> **Exercise description**: Rewrite the text of the records below, changing every "BINTI" to "BT." and leaving everything else as it is. Leave the pictures out of your answer.

> **Available data**:

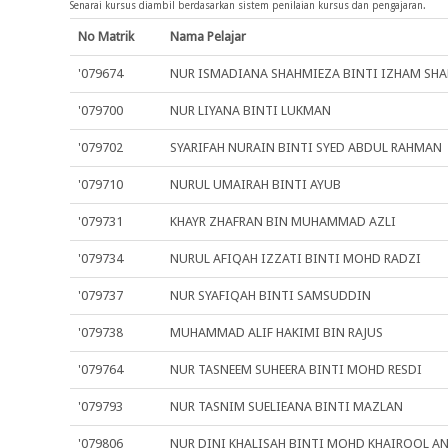
Senarai kursus diambil berdasarkan sistem penilaian kursus dan pengajaran.
No Matrik
Nama Pelajar
'079674
NUR ISMADIANA SHAHMIEZA BINTI IZHAM SHA
'079700
NUR LIYANA BINTI LUKMAN
'079702
SYARIFAH NURAIN BINTI SYED ABDUL RAHMAN
'079710
NURUL UMAIRAH BINTI AYUB
'079731
KHAYR ZHAFRAN BIN MUHAMMAD AZLI
'079734
NURUL AFIQAH IZZATI BINTI MOHD RADZI
'079737
NUR SYAFIQAH BINTI SAMSUDDIN
'079738
MUHAMMAD ALIF HAKIMI BIN RAJUS
'079764
NUR TASNEEM SUHEERA BINTI MOHD RESDI
'079793
NUR TASNIM SUELIEANA BINTI MAZLAN
'079806
NUR DINI KHALISAH BINTI MOHD KHAIROOL A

> **Exercise response**:
Senarai kursus diambil berdasarkan sistem penilaian kursus dan pengajaran.
No Matrik
Nama Pelajar
'079674
NUR ISMADIANA SHAHMIEZA BT. IZHAM SHA
'079700
NUR LIYANA BT. LUKMAN
'079702
SYARIFAH NURAIN BT. SYED ABDUL RAHMAN
'079710
NURUL UMAIRAH BT. AYUB
'079731
KHAYR ZHAFRAN BIN MUHAMMAD AZLI
'079734
NURUL AFIQAH IZZATI BT. MOHD RADZI
'079737
NUR SYAFIQAH BT. SAMSUDDIN
'079738
MUHAMMAD ALIF HAKIMI BIN RAJUS
'079764
NUR TASNEEM SUHEERA BT. MOHD RESDI
'079793
NUR TASNIM SUELIEANA BT. MAZLAN
'079806
NUR DINI KHALISAH BT. MOHD KHAIROOL A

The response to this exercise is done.